Good idea? Or a not-so-good idea? It's Sunday, so let me remind you of a Bible story I have already written about before. It involves a Golden Calf. You may or may not have paid much attention to that story, but you probably know about it. In short, the Creator of the universe is not happy when human beings create things themselves, and then worship their own creations. Penalties apply!
To return to my beloved "Two Worlds Hypothesis," World #1 is the "World That God Created," and we live ultimately in that world. Picture Earth from space. As far as we know, that's where we are, and while we can study the stars, and contemplate the idea that there are "many worlds" like ours (completely unproven at this point, of course), whether or not there are many such worlds, and multiple "universes," is rather beside the point, in terms of the practicalities. We exist, inevitably, in any "ultimate" sense, in that "World That God Created." Planet Earth is that world. That is the world upon which we ultimately rely for everything. We are supposed to pay attention to this fact, and when we don't, when we fail to remember that the "World That God Made," the "World of Nature" - what some people might call "the environment" - is all we ultimately have, we experience bad results.

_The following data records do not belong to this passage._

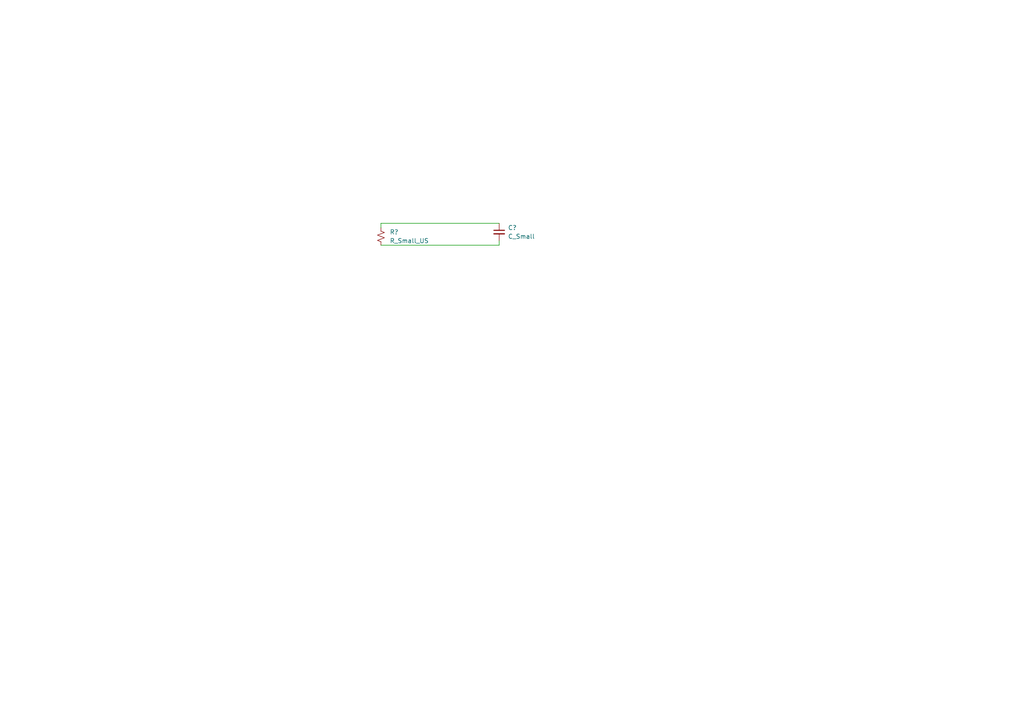
<source format=kicad_sch>
(kicad_sch (version 20211123) (generator eeschema)

  (uuid a33f8166-d503-40c1-853a-cb3da827ee94)

  (paper "A4")

  


  (wire (pts (xy 110.49 64.77) (xy 144.78 64.77))
    (stroke (width 0) (type default) (color 0 0 0 0))
    (uuid 2bc3a38c-4e73-44e4-a659-c55a6de74109)
  )
  (wire (pts (xy 110.49 71.12) (xy 144.78 71.12))
    (stroke (width 0) (type default) (color 0 0 0 0))
    (uuid 79ab9133-029a-40eb-9814-002fc5c4cd76)
  )
  (wire (pts (xy 144.78 71.12) (xy 144.78 69.85))
    (stroke (width 0) (type default) (color 0 0 0 0))
    (uuid 983d6ed0-39f0-4b7b-b600-1f2cab73b120)
  )
  (wire (pts (xy 110.49 66.04) (xy 110.49 64.77))
    (stroke (width 0) (type default) (color 0 0 0 0))
    (uuid ff230edb-d605-483e-83bd-0b52b2e8d2c0)
  )

  (symbol (lib_id "Device:R_Small_US") (at 110.49 68.58 0) (unit 1)
    (in_bom yes) (on_board yes) (fields_autoplaced)
    (uuid 7c8ba968-dbfc-4b07-83b7-8cf8b0bf1ff6)
    (property "Reference" "R?" (id 0) (at 113.03 67.3099 0)
      (effects (font (size 1.27 1.27)) (justify left))
    )
    (property "Value" "R_Small_US" (id 1) (at 113.03 69.8499 0)
      (effects (font (size 1.27 1.27)) (justify left))
    )
    (property "Footprint" "" (id 2) (at 110.49 68.58 0)
      (effects (font (size 1.27 1.27)) hide)
    )
    (property "Datasheet" "~" (id 3) (at 110.49 68.58 0)
      (effects (font (size 1.27 1.27)) hide)
    )
    (pin "1" (uuid ca3c56da-9922-4f87-8758-67f71234177b))
    (pin "2" (uuid 946671e7-07bc-4f81-9c4b-f68abde8380e))
  )

  (symbol (lib_id "Device:C_Small") (at 144.78 67.31 0) (unit 1)
    (in_bom yes) (on_board yes) (fields_autoplaced)
    (uuid a39ae828-657f-4c18-ac49-3cbdc3d32e50)
    (property "Reference" "C?" (id 0) (at 147.32 66.0462 0)
      (effects (font (size 1.27 1.27)) (justify left))
    )
    (property "Value" "C_Small" (id 1) (at 147.32 68.5862 0)
      (effects (font (size 1.27 1.27)) (justify left))
    )
    (property "Footprint" "Resistor_SMD:R_0603_1608Metric" (id 2) (at 144.78 67.31 0)
      (effects (font (size 1.27 1.27)) hide)
    )
    (property "Datasheet" "~" (id 3) (at 144.78 67.31 0)
      (effects (font (size 1.27 1.27)) hide)
    )
    (pin "1" (uuid a0dc80e2-895a-4e7d-898a-3a6f4be19a74))
    (pin "2" (uuid dc441fdf-6ef4-4ded-9010-e928533505d4))
  )

  (sheet_instances
    (path "/" (page "1"))
  )

  (symbol_instances
    (path "/a39ae828-657f-4c18-ac49-3cbdc3d32e50"
      (reference "C?") (unit 1) (value "C_Small") (footprint "Resistor_SMD:R_0603_1608Metric")
    )
    (path "/7c8ba968-dbfc-4b07-83b7-8cf8b0bf1ff6"
      (reference "R?") (unit 1) (value "R_Small_US") (footprint "")
    )
  )
)

</source>
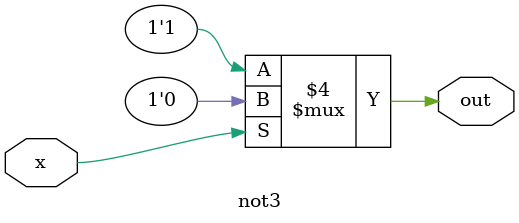
<source format=v>


module and3(x,y,out);
input x,y;
output reg out;
always@(*)
begin
if(x==0||y==0)
out = 1'b0;
else
out = 1'b1;
end
endmodule

module or3(x,y,out);
input x,y;
output reg out;
always@(*)
begin
if(x==0&&y==0)
out = 1'b0;
else
out = 1'b1;
end
endmodule

module not3(x,out);
input x;
output reg out;
always@(*)
begin
if(x==0)
out = 1'b1;
else
out = 1'b0;
end
endmodule

</source>
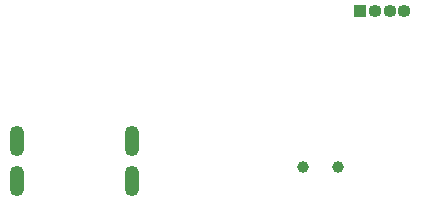
<source format=gbs>
G04 #@! TF.GenerationSoftware,KiCad,Pcbnew,(5.1.6)-1*
G04 #@! TF.CreationDate,2021-01-06T20:51:57+08:00*
G04 #@! TF.ProjectId,main_V1.0,6d61696e-5f56-4312-9e30-2e6b69636164,rev?*
G04 #@! TF.SameCoordinates,Original*
G04 #@! TF.FileFunction,Soldermask,Bot*
G04 #@! TF.FilePolarity,Negative*
%FSLAX46Y46*%
G04 Gerber Fmt 4.6, Leading zero omitted, Abs format (unit mm)*
G04 Created by KiCad (PCBNEW (5.1.6)-1) date 2021-01-06 20:51:57*
%MOMM*%
%LPD*%
G01*
G04 APERTURE LIST*
%ADD10O,1.250000X2.600000*%
%ADD11C,1.000000*%
%ADD12O,1.100000X1.100000*%
%ADD13R,1.100000X1.100000*%
G04 APERTURE END LIST*
D10*
X57618500Y-29519800D03*
X57618500Y-32869800D03*
X47918500Y-29519800D03*
X47918500Y-32869800D03*
D11*
X75083800Y-31680400D03*
X72083800Y-31680400D03*
D12*
X80681200Y-18503900D03*
X79431200Y-18503900D03*
X78181200Y-18503900D03*
D13*
X76931200Y-18503900D03*
M02*

</source>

What that story about the Golden Calf is intended to remind us is that when we start thinking that "our" world, the "Human World," is more important than the "World That God Made," we are going to be punished for our failure to accord primacy to the Creator, and to the Creation.

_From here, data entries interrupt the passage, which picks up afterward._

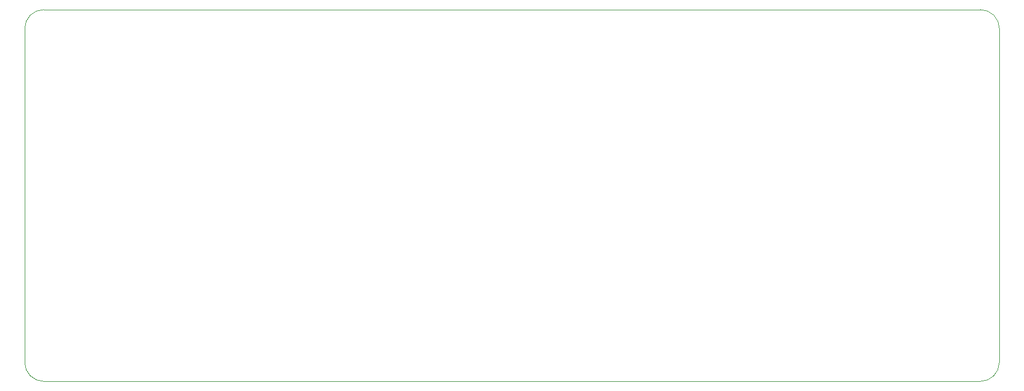
<source format=gm1>
G04 #@! TF.GenerationSoftware,KiCad,Pcbnew,(7.0.0)*
G04 #@! TF.CreationDate,2023-02-28T23:09:26-06:00*
G04 #@! TF.ProjectId,MCD,4d43442e-6b69-4636-9164-5f7063625858,rev?*
G04 #@! TF.SameCoordinates,Original*
G04 #@! TF.FileFunction,Profile,NP*
%FSLAX46Y46*%
G04 Gerber Fmt 4.6, Leading zero omitted, Abs format (unit mm)*
G04 Created by KiCad (PCBNEW (7.0.0)) date 2023-02-28 23:09:26*
%MOMM*%
%LPD*%
G01*
G04 APERTURE LIST*
G04 #@! TA.AperFunction,Profile*
%ADD10C,0.100000*%
G04 #@! TD*
G04 APERTURE END LIST*
D10*
X81900000Y-136200000D02*
X219900000Y-136200000D01*
X79100000Y-84100000D02*
X79100000Y-133400000D01*
X219900000Y-81300000D02*
X81900000Y-81300000D01*
X222700000Y-84100000D02*
G75*
G03*
X219900000Y-81300000I-2800000J0D01*
G01*
X219900000Y-136200000D02*
G75*
G03*
X222700000Y-133400000I0J2800000D01*
G01*
X79100000Y-133400000D02*
G75*
G03*
X81900000Y-136200000I2800000J0D01*
G01*
X81900000Y-81300000D02*
G75*
G03*
X79100000Y-84100000I0J-2800000D01*
G01*
X222700000Y-133400000D02*
X222700000Y-84100000D01*
M02*

</source>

Such, it seems to me, is what we are talking about when we talk about "Artificial Intelligence," and the kind of world that it portends.
I'd keep focused, really to understand the implications of Artificial Intelligence, on that word, "Artificial."
Artificial? Not good! We are picking a loser, there! Like the purveyors of what many people think of as their favorite beverage, our best choice will always be the "Real Thing."